Federal Contractors Go on Strike
The strikers are calling on Mr. Obama to issue an executive order to ensure that government contracts are awarded only to employers that pay living wages. In support of their cause, fifteen senators have sent a letter to Mr. Obama, urging him to use his executive authority to require federal agencies to give preferential treatment to companies vying for contracts that pay at least $10.10 an hour and provide benefits (still low, but better than what many workers receive now). Forty eight congressional Democrats sent a similar letter.

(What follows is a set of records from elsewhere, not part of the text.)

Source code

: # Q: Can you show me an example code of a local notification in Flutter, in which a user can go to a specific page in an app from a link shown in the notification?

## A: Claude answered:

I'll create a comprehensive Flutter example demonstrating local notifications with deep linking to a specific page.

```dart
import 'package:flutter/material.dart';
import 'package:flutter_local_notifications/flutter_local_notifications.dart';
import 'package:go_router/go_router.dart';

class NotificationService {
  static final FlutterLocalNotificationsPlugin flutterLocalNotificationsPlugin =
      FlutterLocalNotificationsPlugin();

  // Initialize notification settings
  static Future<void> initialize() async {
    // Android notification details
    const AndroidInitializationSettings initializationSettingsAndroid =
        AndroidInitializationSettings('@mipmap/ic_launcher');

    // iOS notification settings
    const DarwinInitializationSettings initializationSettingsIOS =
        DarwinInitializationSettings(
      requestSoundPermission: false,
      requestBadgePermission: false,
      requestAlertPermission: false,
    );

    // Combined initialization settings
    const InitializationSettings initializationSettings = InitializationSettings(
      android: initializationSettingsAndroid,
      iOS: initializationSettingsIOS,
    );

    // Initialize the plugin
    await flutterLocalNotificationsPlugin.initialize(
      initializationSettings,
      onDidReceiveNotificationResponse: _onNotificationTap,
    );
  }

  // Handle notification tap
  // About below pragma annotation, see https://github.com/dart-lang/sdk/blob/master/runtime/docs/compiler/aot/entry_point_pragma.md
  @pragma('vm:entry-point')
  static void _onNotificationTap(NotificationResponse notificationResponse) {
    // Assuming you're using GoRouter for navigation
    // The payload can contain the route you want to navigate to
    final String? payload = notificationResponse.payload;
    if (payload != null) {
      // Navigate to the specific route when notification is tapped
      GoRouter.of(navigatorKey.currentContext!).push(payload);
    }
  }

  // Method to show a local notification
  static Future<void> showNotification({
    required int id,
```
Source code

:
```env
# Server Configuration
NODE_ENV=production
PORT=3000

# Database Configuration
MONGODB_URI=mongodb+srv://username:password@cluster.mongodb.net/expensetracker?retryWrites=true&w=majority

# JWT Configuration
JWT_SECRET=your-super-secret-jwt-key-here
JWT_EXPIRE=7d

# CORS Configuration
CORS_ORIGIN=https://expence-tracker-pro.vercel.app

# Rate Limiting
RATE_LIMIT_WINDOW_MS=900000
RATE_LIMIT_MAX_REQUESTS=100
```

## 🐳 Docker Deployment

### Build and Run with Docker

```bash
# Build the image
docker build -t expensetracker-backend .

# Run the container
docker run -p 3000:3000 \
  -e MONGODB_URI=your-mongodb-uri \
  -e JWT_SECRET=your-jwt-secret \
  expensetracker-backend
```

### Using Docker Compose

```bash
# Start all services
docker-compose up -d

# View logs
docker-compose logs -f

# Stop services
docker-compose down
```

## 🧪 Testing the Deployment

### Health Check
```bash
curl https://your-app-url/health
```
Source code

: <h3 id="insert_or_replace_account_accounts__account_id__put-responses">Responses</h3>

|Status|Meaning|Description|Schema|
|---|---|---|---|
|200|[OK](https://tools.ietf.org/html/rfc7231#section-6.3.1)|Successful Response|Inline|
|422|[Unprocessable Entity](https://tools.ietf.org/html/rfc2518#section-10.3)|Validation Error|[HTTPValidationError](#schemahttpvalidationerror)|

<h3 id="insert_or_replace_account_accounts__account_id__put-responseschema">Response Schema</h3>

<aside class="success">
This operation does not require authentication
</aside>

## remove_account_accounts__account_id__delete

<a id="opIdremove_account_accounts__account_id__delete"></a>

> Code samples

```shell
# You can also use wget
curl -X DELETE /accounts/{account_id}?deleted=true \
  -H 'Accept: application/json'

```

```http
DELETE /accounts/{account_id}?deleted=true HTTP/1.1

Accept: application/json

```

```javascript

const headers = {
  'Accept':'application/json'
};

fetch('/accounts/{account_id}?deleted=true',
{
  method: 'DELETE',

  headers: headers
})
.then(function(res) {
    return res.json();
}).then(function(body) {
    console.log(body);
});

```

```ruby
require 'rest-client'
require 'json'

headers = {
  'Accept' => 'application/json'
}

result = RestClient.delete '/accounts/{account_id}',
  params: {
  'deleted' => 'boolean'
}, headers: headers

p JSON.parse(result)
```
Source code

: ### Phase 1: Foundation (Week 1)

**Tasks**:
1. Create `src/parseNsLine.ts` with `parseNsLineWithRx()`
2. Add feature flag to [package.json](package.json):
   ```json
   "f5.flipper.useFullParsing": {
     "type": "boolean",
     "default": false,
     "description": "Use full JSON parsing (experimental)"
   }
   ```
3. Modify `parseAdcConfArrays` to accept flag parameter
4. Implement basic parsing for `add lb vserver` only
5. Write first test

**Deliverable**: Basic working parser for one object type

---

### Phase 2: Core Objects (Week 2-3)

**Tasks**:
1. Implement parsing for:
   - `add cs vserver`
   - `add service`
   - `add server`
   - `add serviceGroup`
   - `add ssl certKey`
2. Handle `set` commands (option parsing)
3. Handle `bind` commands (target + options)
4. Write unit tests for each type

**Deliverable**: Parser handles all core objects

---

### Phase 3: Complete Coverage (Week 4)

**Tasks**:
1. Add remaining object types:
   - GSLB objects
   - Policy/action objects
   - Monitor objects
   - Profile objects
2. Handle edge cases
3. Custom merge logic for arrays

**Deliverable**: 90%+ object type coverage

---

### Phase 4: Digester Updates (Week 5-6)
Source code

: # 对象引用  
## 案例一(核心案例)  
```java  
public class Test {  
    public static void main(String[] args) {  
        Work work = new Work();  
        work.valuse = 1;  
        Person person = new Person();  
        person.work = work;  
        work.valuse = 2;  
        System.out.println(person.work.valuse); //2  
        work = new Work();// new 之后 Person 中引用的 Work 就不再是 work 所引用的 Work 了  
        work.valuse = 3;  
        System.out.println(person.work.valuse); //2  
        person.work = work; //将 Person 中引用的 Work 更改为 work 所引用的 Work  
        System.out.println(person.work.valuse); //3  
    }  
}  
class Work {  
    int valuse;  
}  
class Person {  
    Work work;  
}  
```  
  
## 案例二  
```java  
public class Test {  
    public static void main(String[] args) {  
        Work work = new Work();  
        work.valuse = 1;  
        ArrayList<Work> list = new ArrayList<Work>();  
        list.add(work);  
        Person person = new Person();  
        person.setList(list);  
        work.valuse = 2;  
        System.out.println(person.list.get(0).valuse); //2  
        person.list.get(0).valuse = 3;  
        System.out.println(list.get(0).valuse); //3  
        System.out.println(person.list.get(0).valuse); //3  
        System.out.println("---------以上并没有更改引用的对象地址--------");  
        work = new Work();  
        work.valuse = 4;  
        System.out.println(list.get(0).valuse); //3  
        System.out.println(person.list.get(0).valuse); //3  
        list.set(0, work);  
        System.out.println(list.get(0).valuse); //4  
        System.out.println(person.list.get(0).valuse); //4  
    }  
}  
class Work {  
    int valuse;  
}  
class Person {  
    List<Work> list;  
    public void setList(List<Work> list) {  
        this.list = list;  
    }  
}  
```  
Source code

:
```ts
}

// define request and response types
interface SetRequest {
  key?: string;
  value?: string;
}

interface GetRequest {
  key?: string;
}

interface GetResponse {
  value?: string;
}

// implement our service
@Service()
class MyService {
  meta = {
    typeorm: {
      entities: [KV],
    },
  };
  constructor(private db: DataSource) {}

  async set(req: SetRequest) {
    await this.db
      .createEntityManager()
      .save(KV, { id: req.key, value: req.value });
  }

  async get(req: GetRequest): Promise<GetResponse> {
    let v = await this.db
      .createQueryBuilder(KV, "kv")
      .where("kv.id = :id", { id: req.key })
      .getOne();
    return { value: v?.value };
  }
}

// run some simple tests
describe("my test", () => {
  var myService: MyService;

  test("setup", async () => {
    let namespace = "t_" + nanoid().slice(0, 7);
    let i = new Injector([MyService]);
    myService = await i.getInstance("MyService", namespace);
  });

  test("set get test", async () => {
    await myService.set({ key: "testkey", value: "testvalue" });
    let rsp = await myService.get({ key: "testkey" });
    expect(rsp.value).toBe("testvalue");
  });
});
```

The next move is the administration’s. In early 2010, White House officials and labor advocates told The Times that the administration was planning to change the way it awarded federal contracts to give an edge to companies that offer better pay and benefits. At the time, it was estimated that 400,000 federal contract employees earned less than $22,000 a year — then, the federal poverty line for a family of four. The plan was specifically seen as a way to lift more families into the middle class.
About 175 federally contracted workers who serve food, sell souvenirs, and do maintenance went on strike in front of the White House to encourage the president to sign an executive order making it so that only employers who pay their employees at least $10.10 an hour are eligible for government contracts, which are funded with tax-payer dollars. In the Times, Teresa Tritch argues that companies that receive federal contracts should not be “allowed to pay wages that are so low as to ensure that typical workers qualify for Medicaid, food stamps and other public assistance, in effect, forcing taxpayers to subsidize ostensibly private-sector businesses.”